Naturally, I don’t have all the answers, but I have experimented with a number of ways to address these three points. First, I try to publish my results early and semi-often. Much of my work is on the Tor anonymity network, so I occasionally post to Tor’s mailing lists to present preliminary findings. There are always some people who point out things I have not considered. Once I have written up my work, I submit a copy to the arXiv, to make my work available to the public as early as possible. In parallel, I submit my work to academic conferences. In my field, most big conferences accept papers that are already published as a technical report. Having lost hope in most academic publishers, I am now also creating open access bibliographies for my work. This helps readers hunt down my references without hitting ACM, IEEE, or Springer paywalls.

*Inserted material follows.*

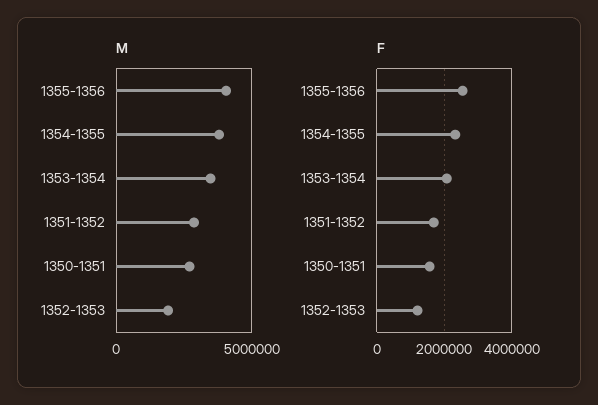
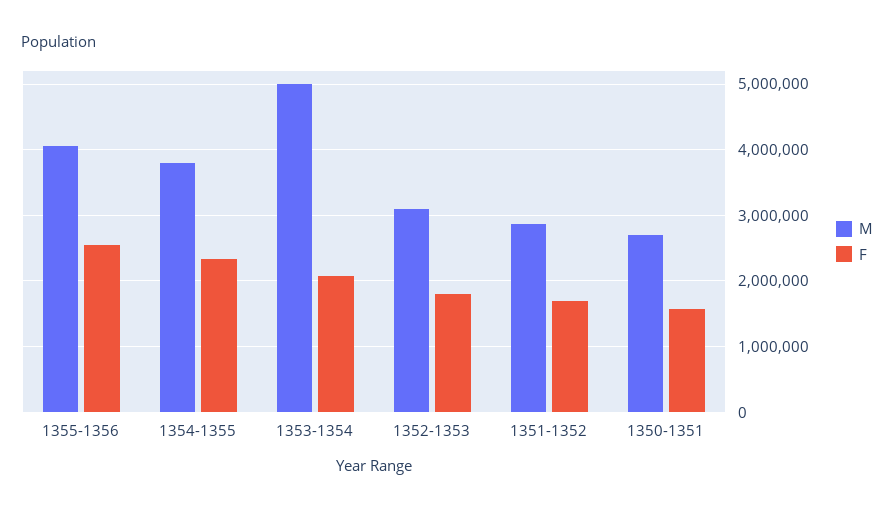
M, 1353-1354: 3500000 -> 5000000
M, 1352-1353: 2000000 -> 3100000
F, 1352-1353: 1200000 -> 1800000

Working in computer science, I also deal with a lot of code. I try to make it a habit to publish my code on GitHub, with useful documentation. This has worked reasonably well for projects such as exitmap, and I take great pride in knowing that the tool was useful to other researchers. Needless to say, my code is far from flawless, and any professional software engineer will get a chuckle out of it, but what matters is that it’s available, and it’s free. In fact, the lack of public prototypes for systems research is not just a nuisance; it makes it much harder to reproduce work and verify claims, jeopardising the quality of published research.
The third crucial piece for me, after papers and code, is datasets. I have yet to find a convenient way to organise and publish datasets, which is why I am hosting them myself, including CSVs, text files, and bulky tarballs. There is little structure, but at least I have backups and the data is unlikely to disappear. Summing up, my little experience with bringing more transparency to academic research has taught me the following.
- Don’t be afraid of getting scooped. It’s sad that we have to worry about getting scooped in the first place, but it no longer makes me nervous that fellow researchers—my competition, if you will—get to see my work at an early stage. Quite the opposite, because by publishing early, I am “marking my territory” in a way, hopefully encouraging collaboration instead of competition.
- You might get great feedback. I was lucky to have received great feedback from a lot of clever people—much of it I would not have received from formal peer review. I found the diversity of feedback particularly helpful because it was not just academics that shared their opinion; I also received pull request from software engineers, and usability feedback from users.
- You are helping science. Churning out papers at a frantic pace might be in the interest of advancing your career, but not in the interest of advancing science. We do not need more papers, we need better papers. Papers that benefit the world and can stand the test of time. Taking the time to polish your code, data, and writing is a small step in that direction.